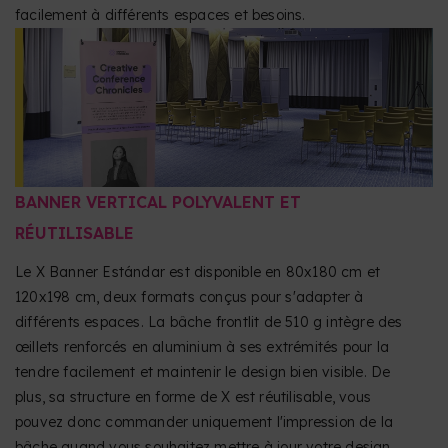
facilement à différents espaces et besoins.
BANNER VERTICAL POLYVALENT ET
RÉUTILISABLE
Le X Banner Estándar est disponible en 80x180 cm et
120x198 cm, deux formats conçus pour s'adapter à
différents espaces. La bâche frontlit de 510 g intègre des
œillets renforcés en aluminium à ses extrémités pour la
tendre facilement et maintenir le design bien visible. De
plus, sa structure en forme de X est réutilisable, vous
pouvez donc commander uniquement l'impression de la
bâche quand vous souhaitez mettre à jour votre design.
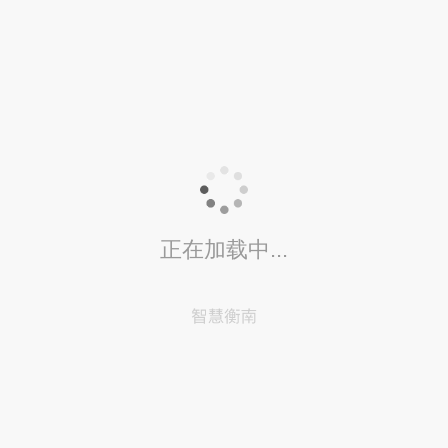
正在加载中...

Task objective
In the lines above, spot each one that contains the word "facilement" and copy it.

Answer section
facilement à différents espaces et besoins.
tendre facilement et maintenir le design bien visible. De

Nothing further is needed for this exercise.